ES (Monthly): For long I have been talking about how the weekly time frame is something that has been driving markets ever since we topped out last year. While that still is true, but when we zoom out further and look at what monthly charts are showing us, it seems there is more to this game that didn’t seem to be clear earlier.
ES is now well below 20 months SMA and seems to have backtested long term channel breakdown of earlier this year. Also, the downside momentum of this bear market has still not died down as visible on the MACD and I would expect new lows to ensue in the coming months.

ES (Weekly): On the weekly too, the ES has failed to cross past the 50 weeks SMA and is now back below the demand line of 4270, classic failed breakout.

ES (Daily): Immediate critical support for the bulls would be managing to hold on to daily 20SMA, currently at 4158.

ES conclusion: Monthly and weekly MAs rejection is not a co-incident along with backtesting of long term channel breakdown. While we continue to hold our shorts (As posted on twitter earlier this week), key development would be when bears continue to throw the price below key levels without any hesitation. Those key levels would be the 20 SMA on the daily (4158 for now) and 4130 (weekly demand line). The monthly closing for August would be watched closely.
NQ (Monthly): As mentioned in the last week’s post, this bear market was driven by tech stocks and whatever happens to the NQ is of great sigfnificance. Bulls’ inability to even touch 20 months’ MA and rejection off the long term downward trending line is a good enough sign for the bears to come back with full force.

NQ (Weekly): Even on the weekly, bulls couldn’t even touch 50 weeks MA and we are now staring at the weekly demand line of 12950, once broke, we are surely headed towards the new lows on the tech stocks.

NQ (Daily): Bulls, however have their last hopes pinned on the daily 20 SMA.

NQ conclusion: Since prices are now driven by the monthly chart, as its clearly visible, I wouldn’t be surprised to see the 20 SMA on the daily gives up in no time in the coming week. Buying Septmeber QQQ puts or buying bear call spreads would be quite a money spinner in the times ahead.
YM (Monthly): Yet another monthly chart has yet another revelation for us – rejected off the 20 months’ SMA ad backtested long term rising wedge breakdown. What lies ahead is painful journey to the pits once we cross past few levels as posted below on the weekly and daily charts.

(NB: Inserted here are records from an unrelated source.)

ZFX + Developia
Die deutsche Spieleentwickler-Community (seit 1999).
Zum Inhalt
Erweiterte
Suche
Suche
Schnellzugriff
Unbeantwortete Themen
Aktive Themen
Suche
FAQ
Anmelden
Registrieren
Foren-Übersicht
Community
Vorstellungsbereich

YM (Weekly): On the weekly too, it has not been able to sustain past the 50 weeks MA and closed with a bearish gravestone doji formation for the last week. Weekly demand zone of 33,300 – 32800 is now key for the bulls to pin their hopes on. I won’t be bullish though.

YM (Daily): Bulls have their hopes in the form of weekly demand zone (33300-32800) and the 20 SMA on the daily (32999 currently).

YM conclusion: YM has not participated much in the previous rally, nor has it followed NQ and ES as much on the downside. One key reason being the fact that it is formed of industrial and cyclical stocks and in the last 12 months, those stocks have been outperforming (thanks to the commodities supercylce). Although, the signs are all bearish, but being short NQ and ES would be far more profitable as against the YM.
RTY (Monthly): Just like NQ, even the small cap index hasn’t been abl to reach its 20 months SMA after breaking past the weekly falling wedge. I would suspect this breakout to be backtested and failing to hold the backtest.

RTY (Weekly): On the weekly, it followed similar path like others – unable to cross past the 50 weeks MA and now headed lower.

RTY (Daily): Bulls have their hopes pinned on the daily demand line of 1920 and 20 SMA currently at 1927.

Bonus update – BTC (Weekly): As posted on twitter, Bitcoin has broken down off the bear flag on the daily chart that’s been forming ever since the June low and is also rejected off the upper trendline of this weekly falling wedge. What lies ahead if the weekly demand line of 19630. I would expect new lows in the coming weeks for the Bitcoin before it starts resepcting the falling wedge for the upside.

BTC daily:

ETH (Weekly): Ethereum has backtested its H&S breakdown on the weekly chart and is well below the shoulder line (And the weekly demand line) of 1720. 1425 lies next in the form of anothe demand line and the new lows after that.

KEY NOTE: The views above posted based on the monthly chart may change based on how we close the month of August and hence following the price matters more than predicting it.